There are two problems with this:
- Knowledge workers do lots of different things, and most of their work is NOT simple and repetitive enough to automate. The automation studio concept assumes workers have stable, repeatable workflows worth the investment of designing and maintaining. But most knowledge work isn’t like that. It’s fluid, reactive, and different every day.
- Even for things that could be automated, most knowledge workers don’t have the time, wherewithal, or programmer’s mindset to stop working while they figure out how to build an automation. Most workers think like managers, not programmers. They don’t want to design workflows, they want to hand off tasks.

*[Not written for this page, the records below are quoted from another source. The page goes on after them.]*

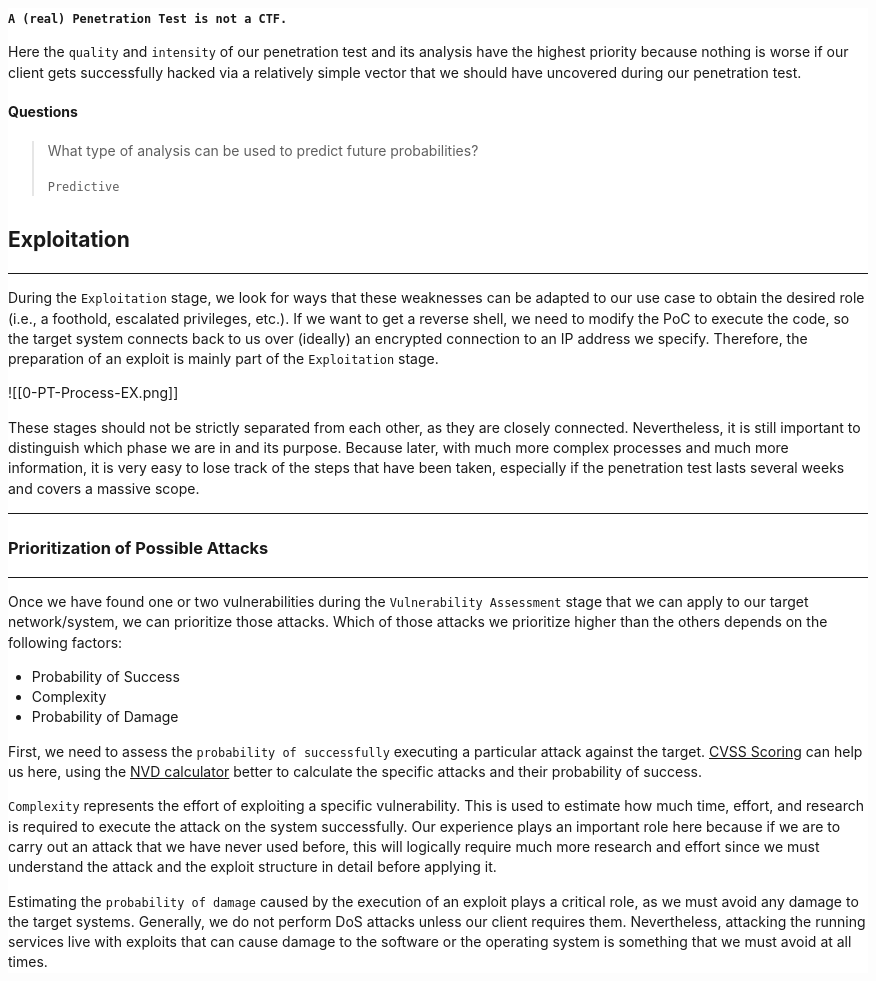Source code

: **`A (real) Penetration Test is not a CTF.`**

Here the `quality` and `intensity` of our penetration test and its analysis have the highest priority because nothing is worse if our client gets successfully hacked via a relatively simple vector that we should have uncovered during our penetration test.

#### Questions

>What type of analysis can be used to predict future probabilities?
>
>`Predictive`

## Exploitation

* * * * *

During the `Exploitation` stage, we look for ways that these weaknesses can be adapted to our use case to obtain the desired role (i.e., a foothold, escalated privileges, etc.). If we want to get a reverse shell, we need to modify the PoC to execute the code, so the target system connects back to us over (ideally) an encrypted connection to an IP address we specify. Therefore, the preparation of an exploit is mainly part of the `Exploitation` stage.

![[0-PT-Process-EX.png]]

These stages should not be strictly separated from each other, as they are closely connected. Nevertheless, it is still important to distinguish which phase we are in and its purpose. Because later, with much more complex processes and much more information, it is very easy to lose track of the steps that have been taken, especially if the penetration test lasts several weeks and covers a massive scope.

* * * * *

### Prioritization of Possible Attacks
----------------------------------

Once we have found one or two vulnerabilities during the `Vulnerability Assessment` stage that we can apply to our target network/system, we can prioritize those attacks. Which of those attacks we prioritize higher than the others depends on the following factors:

-   Probability of Success
-   Complexity
-   Probability of Damage

First, we need to assess the `probability of successfully` executing a particular attack against the target. [CVSS Scoring](https://nvd.nist.gov/vuln-metrics/cvss) can help us here, using the [NVD calculator](https://nvd.nist.gov/vuln-metrics/cvss/v3-calculator) better to calculate the specific attacks and their probability of success.

`Complexity` represents the effort of exploiting a specific vulnerability. This is used to estimate how much time, effort, and research is required to execute the attack on the system successfully. Our experience plays an important role here because if we are to carry out an attack that we have never used before, this will logically require much more research and effort since we must understand the attack and the exploit structure in detail before applying it.

Estimating the `probability of damage` caused by the execution of an exploit plays a critical role, as we must avoid any damage to the target systems. Generally, we do not perform DoS attacks unless our client requires them. Nevertheless, attacking the running services live with exploits that can cause damage to the software or the operating system is something that we must avoid at all times.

We’ve been hearing this same automation pitch for decades
Robotic Process Automation (RPA) was sold in part on the premise that workers could finally automate their own workflows without IT involvement. The tools got easier over time and the connectors multiplied. But after years of investment, most enterprises only have a handful of RPA specialists building bots while the vast majority of workers never touch the platform.
The same thing happened with low-code tools, citizen development platforms, and every other “democratize automation” initiative. The 1% of workers who think like programmers build amazing things. The other 99% keep doing their jobs the way they always have.
This isn’t a failure of the tools—they work as they should. Rather the failure comes from thinking knowledge workers will stop working to investigate, experiment, and try to learn those tools.
To be clear, “AI powered automations” will absolutely be a thing. But those automations won’t come from workers building workflows in studios. They’ll come workers interacting with AI, asking it to do things for them.
This is where AI as the interface becomes real. When AI platforms become the primary way workers interact with their digital environment, apps recede into the infrastructure. The automation piece will be part of that same shift.
AI’s “iPhone Moment” is coming
Today’s AI automation studios are powerful, and I love that they exist. My argument isn’t that they’re not useful, rather I’m saying don’t look at these AI studios as “the future”—they’re really more of a stepping stone on the larger path towards true human-AI collaboration at work. They’re the “boring infrastructure” plumbing that AI labs need to put in place now so that future AI agents have all the connectors, access, and context they need to function.
At some point, AI will be good enough that everyone will experience its full potential without having to stop working to learn new tools. This will be similar to how the iPhone changed the world. It was so intuitive your grandparents could use it, while hiding the decades of technical magic that made it possible.
AI will get there too, and everyday workers won’t need to use automation studios.
The bottom line
As I mentioned a few times, I like the AI-powered automation studios, and for the workers who use them, they’re great. But they solve a narrow use case for a narrow segment of workers.
The longer term AI-powered vision is not to turn knowledge workers into automation designers. They’re managers, not programmers. They want to hand off tasks, not build systems. The future isn’t a million workers hunched over workflow designers—it’s workers interacting with AI as a coworker, in the same environment where they’ve always worked, using all the same tools, processes, and workflows they always have.